◆ Task goal: With the exception of the pictures, write out the data below precisely.

[Records from a data source]
= = = = = = =

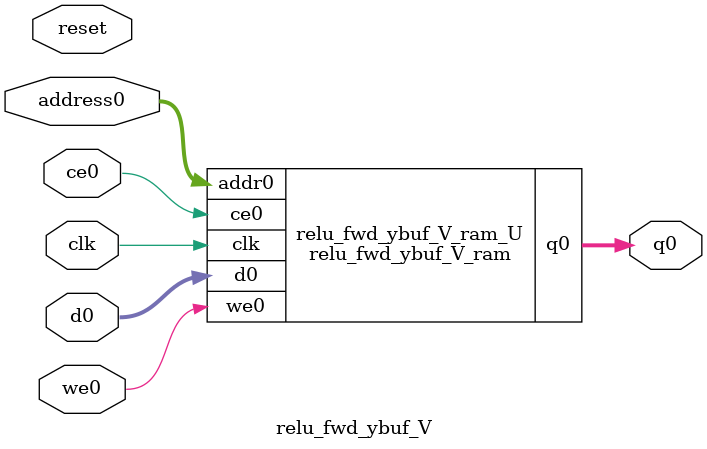
<source format=v>
`timescale 1 ns / 1 ps
module relu_fwd_ybuf_V_ram (addr0, ce0, d0, we0, q0,  clk);

parameter DWIDTH = 15;
parameter AWIDTH = 7;
parameter MEM_SIZE = 100;

input[AWIDTH-1:0] addr0;
input ce0;
input[DWIDTH-1:0] d0;
input we0;
output reg[DWIDTH-1:0] q0;
input clk;

reg [DWIDTH-1:0] ram[0:MEM_SIZE-1];




always @(posedge clk)  
begin 
    if (ce0) begin
        if (we0) 
            ram[addr0] <= d0; 
        q0 <= ram[addr0];
    end
end


endmodule

`timescale 1 ns / 1 ps
module relu_fwd_ybuf_V(
    reset,
    clk,
    address0,
    ce0,
    we0,
    d0,
    q0);

parameter DataWidth = 32'd15;
parameter AddressRange = 32'd100;
parameter AddressWidth = 32'd7;
input reset;
input clk;
input[AddressWidth - 1:0] address0;
input ce0;
input we0;
input[DataWidth - 1:0] d0;
output[DataWidth - 1:0] q0;



relu_fwd_ybuf_V_ram relu_fwd_ybuf_V_ram_U(
    .clk( clk ),
    .addr0( address0 ),
    .ce0( ce0 ),
    .we0( we0 ),
    .d0( d0 ),
    .q0( q0 ));

endmodule


</source>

= = = = = = =

◆ Task answer:
<source format=v>
`timescale 1 ns / 1 ps
module relu_fwd_ybuf_V_ram (addr0, ce0, d0, we0, q0,  clk);

parameter DWIDTH = 15;
parameter AWIDTH = 7;
parameter MEM_SIZE = 100;

input[AWIDTH-1:0] addr0;
input ce0;
input[DWIDTH-1:0] d0;
input we0;
output reg[DWIDTH-1:0] q0;
input clk;

reg [DWIDTH-1:0] ram[0:MEM_SIZE-1];




always @(posedge clk)  
begin 
    if (ce0) begin
        if (we0) 
            ram[addr0] <= d0; 
        q0 <= ram[addr0];
    end
end


endmodule

`timescale 1 ns / 1 ps
module relu_fwd_ybuf_V(
    reset,
    clk,
    address0,
    ce0,
    we0,
    d0,
    q0);

parameter DataWidth = 32'd15;
parameter AddressRange = 32'd100;
parameter AddressWidth = 32'd7;
input reset;
input clk;
input[AddressWidth - 1:0] address0;
input ce0;
input we0;
input[DataWidth - 1:0] d0;
output[DataWidth - 1:0] q0;



relu_fwd_ybuf_V_ram relu_fwd_ybuf_V_ram_U(
    .clk( clk ),
    .addr0( address0 ),
    .ce0( ce0 ),
    .we0( we0 ),
    .d0( d0 ),
    .q0( q0 ));

endmodule


</source>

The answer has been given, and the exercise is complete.